И Лившиц со свойственной ему прямотой и открытостью пошел за советом к начальнице Московской грузовой таможни. Она посоветовала ему сшить из шкурок палантин, так как изделия из меха везти разрешается.
Таможенник в “Шереметьево” вспорол палантин, увидел норковые лапки – и палантин конфисковали.
Часть вторая.
Прошло шесть лет.
На гастролях театра “Шалом” в Лондоне с нами была Светлана Климова, бывшая артистка “Березки”. Такие опытные в заграничных делах коллективы – ансамбль Александрова, Моисеева, “Березка” – знали что и где покупать. Она нам сказала:
– Ребята, есть фирма, которая продает японские телевизоры и видеомагнитофоны. Если мы все купим, так с их базовой цены будет еще большая скидка, и доставят сами в Москву.
Ни у кого из нас тогда не было ни хорошего телевизора, ни, тем более, магнитофона. И все купили.
В Москве мы приехали получать свой драгоценный груз в Бутовскую таможню. Приехали утром и увидели очередь, которая, как нам объяснили, минимум до вечера. Ну, что делать!.. Сидим, ждем. Вдруг по радио объявление: “Александр Левенбук, подойдите к главному инспектору таможни”.
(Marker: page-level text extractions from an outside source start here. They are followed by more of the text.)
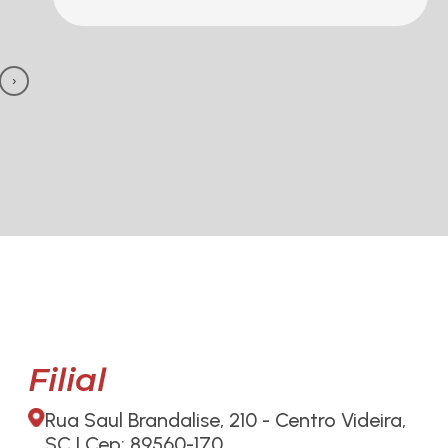
›
Filial
Rua Saul Brandalise, 210 - Centro Videira,
SC | Cep: 89560-170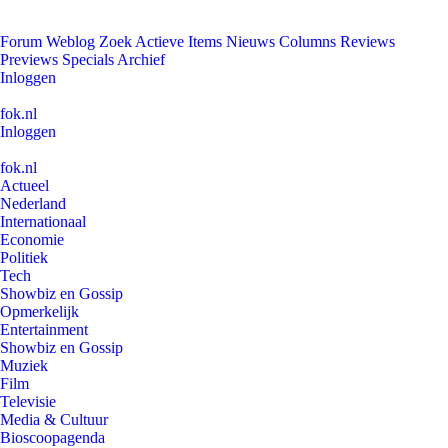
Forum
Weblog
Zoek
Actieve Items
Nieuws
Columns
Reviews
Previews
Specials
Archief
Inloggen
fok.nl
Inloggen
fok.nl
Actueel
Nederland
Internationaal
Economie
Politiek
Tech
Showbiz en Gossip
Opmerkelijk
Entertainment
Showbiz en Gossip
Muziek
Film
Televisie
Media & Cultuur
Bioscoopagenda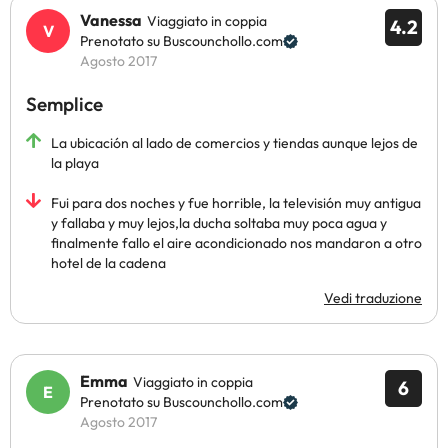
Vanessa
Viaggiato in coppia
4.2
Prenotato su Buscounchollo.com
Agosto 2017
Semplice
La ubicación al lado de comercios y tiendas aunque lejos de
la playa
Fui para dos noches y fue horrible, la televisión muy antigua
y fallaba y muy lejos,la ducha soltaba muy poca agua y
finalmente fallo el aire acondicionado nos mandaron a otro
hotel de la cadena
Vedi traduzione
Emma
Viaggiato in coppia
6
Prenotato su Buscounchollo.com
Agosto 2017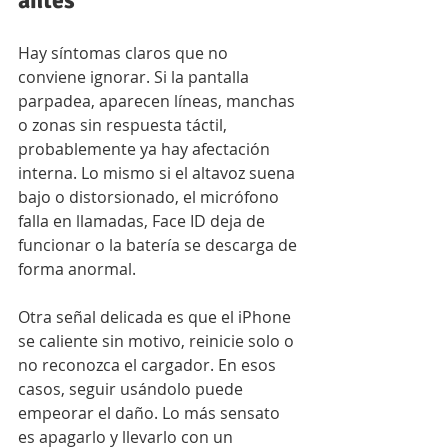
antes
Hay síntomas claros que no 
conviene ignorar. Si la pantalla 
parpadea, aparecen líneas, manchas 
o zonas sin respuesta táctil, 
probablemente ya hay afectación 
interna. Lo mismo si el altavoz suena 
bajo o distorsionado, el micrófono 
falla en llamadas, Face ID deja de 
funcionar o la batería se descarga de 
forma anormal.
Otra señal delicada es que el iPhone 
se caliente sin motivo, reinicie solo o 
no reconozca el cargador. En esos 
casos, seguir usándolo puede 
empeorar el daño. Lo más sensato 
es apagarlo y llevarlo con un 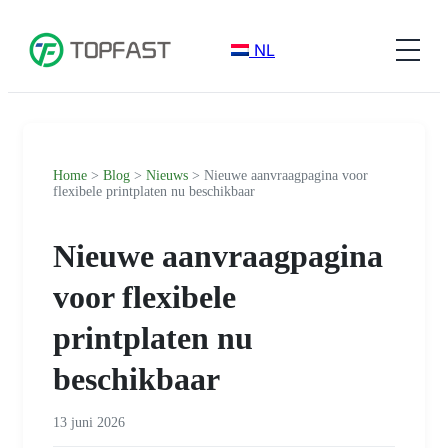
NL
Home
>
Blog
>
Nieuws
> Nieuwe aanvraagpagina voor
flexibele printplaten nu beschikbaar
Nieuwe aanvraagpagina
voor flexibele
printplaten nu
beschikbaar
13 juni 2026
Я вошел в таможенный офис, мне навстречу поднялся сотрудник:
– Вы курите?
– Курю.
– Выйдем, покурим.
И вот что он мне сказал:
– Вы с Лившицем общаетесь?
– Конечно.
– Будете общаться, передайте ему, что это я тогда конфисковал у него норковый палантин. Но я не мог иначе… Это моя работа. Понимаете? Скажите, что я извиняюсь, и пусть он меня поймет. Что я могу для вас сделать?
– Вот тут очередь…
– Ясно. Получайте свои вещи, грузите в ваш автобус. Мы вам дадим машину сопровождения до театра.
Вот видите: оказывается, некоторых людей даже советская власть до конца испортить не смогла. Значит, Б-г есть.